If they come to Houston, it would be quite a spectacle — reminiscent, perhaps, of another energy-law bonanza not so long ago.

"I think an event like that would be similar to Enron in 2001, when a number of corporations with divergent interests represented by law firms from across the country converged on Houston," said Jeff Nichols, a Houston-based partner with the law firm Haynes & Boone, LLP.

Houston will see plenty of legal wrangling in any case. The major oil companies — including BP, Transocean, Halliburton and Anadarko — have their U.S. or global headquarters in the city. They're all trying to blame each other, so many lawyers will be needed to sort it out. This week, according to Bloomberg Businessweek, the federal government filed a motion in the Houston-based U.S. District Court for the Southern District of Texas to stop Transocean's efforts to limit its spill liability to $27 million. 

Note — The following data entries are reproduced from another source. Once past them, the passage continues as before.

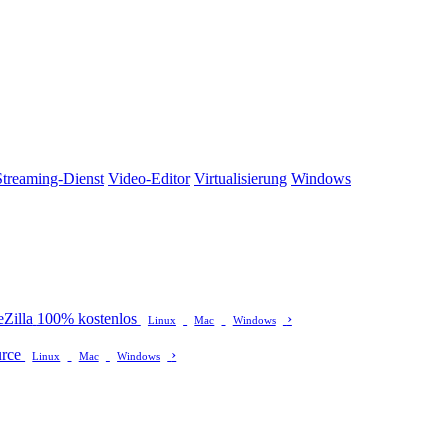
Streaming-Dienst
Video-Editor
Virtualisierung
Windows
Zilla
100% kostenlos
›
Linux
Mac
Windows
urce
›
Linux
Mac
Windows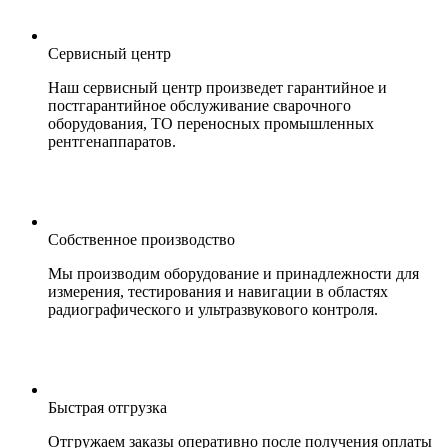
Сервисный центр
Наш сервисный центр произведет гарантийное и
постгарантийное обслуживание сварочного
оборудования, ТО переносных промышленных
рентгенаппаратов.
Собственное производство
Мы производим оборудование и принадлежности для
измерения, тестирования и навигации в областях
радиографического и ультразвукового контроля.
Быстрая отгрузка
Отгружаем заказы оперативно после получения оплаты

But Houston's top oil and gas lawyers face a big and painful irony: According to Nichols, many of them will have to sit out the proceedings due to conflicts of interest. (His firm, Haynes & Boone, is among those currently on the sidelines.) A large number of companies are involved in the spill, and firms often have relationships with several of them. "Conflicts can be waived in certain circumstances," Nichols said, but this spill is so gargantuan and complex as to make this unlikely. 

With dark-suited lawyers descending from Washington and New York, does that mean a potential boon for restaurants and hotels? During the Enron debacle, lawyers (and journalists) arrived in droves; Nichols recalled a time of booked hotel rooms, busy copy centers and technology consulting firms engaged to help review data.

But Enron did not provide quite as much of a business bump as it would appear, noted Stephanie Haynes, president of the Hotel & Lodging Association of Greater Houston. Thus, BP might not either. Rooms booked during the Enron trial accounted for only a small fraction of Houston's occupancy, averaged over a year. Also, the collapse of Enron was devastating to hoteliers, said Randy McCaslin, of the Houston office of PKF Consulting (which specializes in the hotel and tourism industry), because energy traders stopped traveling to the city. BP, McCaslin noted, might have to resort to cutbacks after paying for the Gulf disaster — which, by the way, is far from over.